The story of two Ukrainian children, out of 26,000 taken in by Cuba after the tragic Chernobyl accident, are the guiding thread of the documentary Tarara, present from today at the Argentine Documentary Film Week.
The 8th edition of the event, arranged by the Association of Documentary Film Directors and Producers, started on Tuesday and will run until next Monday with nine feature films in previews and 10 short films, including this moving work, directed by Argentine Ernesto Fontan.
With free access just a click away from https://vivamoscultura.buenosaires.gob.ar/, the documentary portrays the life of Alexandr and Vladimir, two Ukrainian children who suffered radiation from the explosion of the Chernobyl nuclear power plant in April 1986, and traveled thousands of kilometers to heal.
Tarara is a reflection of the lives of two children, out of 26,000 minors who arrived in Havana in 1990 with various pathologies after the explosion, especially oncohematological ones, who gradually recovered in that historic camp.
Through the protagonists of this unpublished program, we reconstruct an exciting story, according to the technical specifications of the film, which includes the testimonies of the two surviving children, now adults.
They also talk about personalities, such as physician Aleida Guevara, daughter of Argentine-Cuban guerrilla Ernesto Che Guevara, troubadour Silvio Rodriguez and the late writer Roberto Fernandez Retamar, among others.
It was a hard time for Cuba, amid a special period that hit its economy hard, but the historic leader of the Revolution, Fidel Castro, opened the doors to those Ukrainian children and their mothers desperate because they were often denied care in their country of origin.

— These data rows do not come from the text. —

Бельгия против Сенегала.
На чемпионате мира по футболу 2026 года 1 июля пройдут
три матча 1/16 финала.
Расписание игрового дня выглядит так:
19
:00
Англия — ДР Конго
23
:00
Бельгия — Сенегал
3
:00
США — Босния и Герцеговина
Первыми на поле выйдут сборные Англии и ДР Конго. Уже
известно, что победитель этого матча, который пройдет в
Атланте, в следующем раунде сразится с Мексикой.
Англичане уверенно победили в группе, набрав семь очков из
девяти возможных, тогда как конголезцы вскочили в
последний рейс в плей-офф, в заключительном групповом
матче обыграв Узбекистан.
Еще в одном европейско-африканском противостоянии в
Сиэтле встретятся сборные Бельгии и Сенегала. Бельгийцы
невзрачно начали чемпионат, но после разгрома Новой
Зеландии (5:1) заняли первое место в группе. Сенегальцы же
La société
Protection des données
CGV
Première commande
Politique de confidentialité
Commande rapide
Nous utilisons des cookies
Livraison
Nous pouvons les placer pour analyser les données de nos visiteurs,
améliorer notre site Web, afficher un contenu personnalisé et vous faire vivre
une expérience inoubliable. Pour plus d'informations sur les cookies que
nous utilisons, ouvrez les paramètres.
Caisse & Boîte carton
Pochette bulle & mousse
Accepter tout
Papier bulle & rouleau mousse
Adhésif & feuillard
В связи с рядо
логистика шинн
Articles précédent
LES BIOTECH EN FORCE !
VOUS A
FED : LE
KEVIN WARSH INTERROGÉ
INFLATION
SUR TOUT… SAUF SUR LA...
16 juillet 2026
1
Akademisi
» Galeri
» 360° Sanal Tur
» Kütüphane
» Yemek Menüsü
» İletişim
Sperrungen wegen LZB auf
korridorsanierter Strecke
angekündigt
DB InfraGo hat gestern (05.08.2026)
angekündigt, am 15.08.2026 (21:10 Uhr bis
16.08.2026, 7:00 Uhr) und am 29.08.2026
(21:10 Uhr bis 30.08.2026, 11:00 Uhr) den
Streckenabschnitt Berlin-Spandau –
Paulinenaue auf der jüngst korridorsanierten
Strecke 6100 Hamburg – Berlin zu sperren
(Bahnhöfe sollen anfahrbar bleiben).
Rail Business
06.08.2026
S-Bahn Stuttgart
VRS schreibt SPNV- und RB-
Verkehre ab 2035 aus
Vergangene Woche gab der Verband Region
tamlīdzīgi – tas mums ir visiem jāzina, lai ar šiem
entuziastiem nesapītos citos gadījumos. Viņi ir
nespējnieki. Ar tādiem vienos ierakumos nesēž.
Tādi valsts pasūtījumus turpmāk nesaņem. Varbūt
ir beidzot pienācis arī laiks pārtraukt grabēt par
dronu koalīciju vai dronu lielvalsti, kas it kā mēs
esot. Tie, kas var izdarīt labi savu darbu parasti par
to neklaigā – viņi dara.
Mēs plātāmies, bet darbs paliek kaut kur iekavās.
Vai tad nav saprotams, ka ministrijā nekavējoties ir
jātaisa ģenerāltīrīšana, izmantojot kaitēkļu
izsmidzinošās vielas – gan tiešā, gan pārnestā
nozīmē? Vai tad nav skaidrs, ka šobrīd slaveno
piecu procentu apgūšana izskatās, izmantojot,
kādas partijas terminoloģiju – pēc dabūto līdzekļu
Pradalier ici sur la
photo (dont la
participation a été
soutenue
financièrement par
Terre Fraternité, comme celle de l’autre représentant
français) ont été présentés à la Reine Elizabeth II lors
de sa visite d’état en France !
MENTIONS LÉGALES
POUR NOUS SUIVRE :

‘I could not get out of bed, I was bleeding and the doctor told my mother, you should not worry, the child will not survive,’ Vladimir Rudenko tells in the documentary, who still keeps in his memory that moment that marked him forever.
Ukrainian doctors told us that they were going to die,’ Lidia Savchenko, Alexandr’s mother said.
Fontan recreates in his play, which lasts over an hour, how, from a small island, Cubans in volunteer work, arranged and prepared what was once the Jose Marti pioneer camp to turn it into the Tarara pediatric hospital, and on March 29, 1990, on a Cubana de Aviacion flight, the first children arrived.
For those children’s parents, it was the only possibility for their children, with tumors and leukemia, to travel to Cuba to save their lives. Some arrived with their families, others without them, but all of them received medical attention day and night through a free comprehensive healthcare program provided by Cuban doctors.